Dans la saga sur le conventionnement sélectif, les épisodes se suivent et se ressemblent. L’idée de limiter la liberté d’installation des jeunes médecins s’est de nouveau imposée lors des débats à l’Assemblée et au Sénat autour du projet de loi de financement de la Sécurité sociale (PLFSS) pour 2018. Le conventionnement sélectif a fait l’objet de plusieurs amendements, soumis par des parlementaires de droite comme de gauche.
L’un deux, inédit, vise à expérimenter le conventionnement sélectif pendant trois ans dans les zones en tension, afin d’en évaluer l’efficacité. Il émane de députés du groupe Nouvelle Gauche. L’installation d’un médecin en zone sur-dense serait alors limitée « au cas où un médecin libéral cesserait son activité ». Tous les amendements contre la liberté d’installation ont été rejetés cette fois encore, mais la récurrence de la proposition est la preuve que cette solution trotte toujours dans la tête des parlementaires.

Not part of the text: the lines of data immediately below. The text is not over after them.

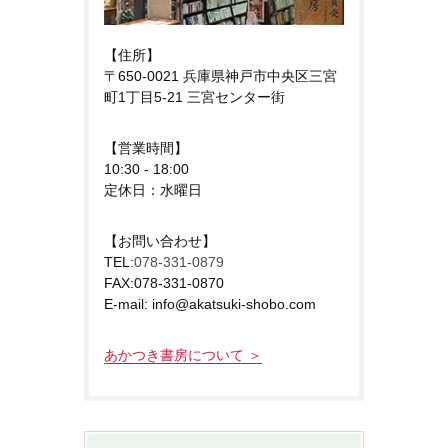
【住所】
〒650-0021 兵庫県神戸市中央区三宮
町1丁目5-21 三宮センター街
【営業時間】
10:30 - 18:00
定休日：水曜日
【お問い合わせ】
TEL:
078-331-0879
FAX:078-331-0870
E-mail: info@akatsuki-shobo.com
あかつき書房について ＞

Les amendements contre la liberté d’installation ont été rejetés cette fois encore, mais l’idée trotte toujours dans la tête des parlementaires.
Des parlementaires ne veulent plus parlementer
Au Palais du Luxembourg, un généraliste, le Dr Daniel Chasseing (LR, Corrèze), a remis l’idée sur le tapis en interpellant le ministre de la Cohésion des territoires Jacques Mézard : « L’absence de médecins condamne les territoires ruraux à la désertification, malgré les maisons de santé. Il faudrait envisager un non-conventionnement des médecins qui s’installent dans les zones hyperdenses et augmenter le numerus clausus », clame-t-il. Ce n’est pas la première fois que des sénateurs sont amenés à se positionner sur la liberté d’installation. En juillet dernier, dans un rapport sur l’accès aux soins, Jean-Noël Cardoux (LR, Loiret) et Yves Daudigny (PS, Aisne) se disaient « sceptiques quant à l’opportunité et l’efficacité d’une telle mesure de régulation pour répondre au défi des zones médicalement sous-dotées », la qualifiant même de « contre-productive » au vu de « l’hostilité de la profession ».
Le conventionnement sélectif est un serpent de mer. Le député d’Eure-et-Loire et pharmacien Philippe Vigier (UDI), son fervent défenseur, avait déposé une proposition de loi l’an dernier, finalement rejetée. Autre partisan, le sénateur centriste Hervé Maurey est également plusieurs fois monté au créneau pour réclamer l’encadrement de la liberté d’installation. Le conventionnement sélectif avait été écarté in extremis l’an dernier en séance plénière après avoir été adopté, à la surprise générale, en commission des affaires sociales à l’Assemblée. Le couperet n’est pas passé loin et les médecins généralistes perçoivent la menace. L’un d’eux, le Dr Marc Blondeau (Sotteville-les-Rouen, Seine-Maritime) confiait déjà son inquiétude sur legeneraliste.fr lors du précédent PLFSS : « Il faut comprendre que certains politiciens souhaitent trouver des solutions face à des jeunes médecins qui veulent tout sans contrainte.
Attention, des lois vont nous tomber dessus car on n’a pas été capable de se bouger », prévenait-il.
Solution d’urgence
Les généralistes ne sont pourtant pas tous opposés à une limitation de la liberté d’installation. « Il faut que nous prenions nos responsabilités, réagit le Dr Philippe Bonelle, installé à Doullens (Somme). Nous devons vraiment réfléchir à une répartition des ressources dans une dynamique régionale. »
Le Dr Didier Franzetti, généraliste à Saint-Hilaire-de-Brethmas près de Nîmes (Gard), va aussi en ce sens : « C’est le seul moyen de sauver notre système de soins ! Les patients ne trouvent plus de médecin traitant et cette pénurie a commencé à tuer les gens par manque de soins et retard de diagnostic », alerte-t-il. Ce discours est pourtant encore difficile à entendre chez les jeunes généralistes, à l’unisson contre l’atteinte à la liberté d’installation. Les syndicats se sont d’ailleurs félicités de l’absence de mesures coercitives dans le récent plan de lutte contre les déserts médicaux présenté par Agnès Buzyn et le Premier ministre.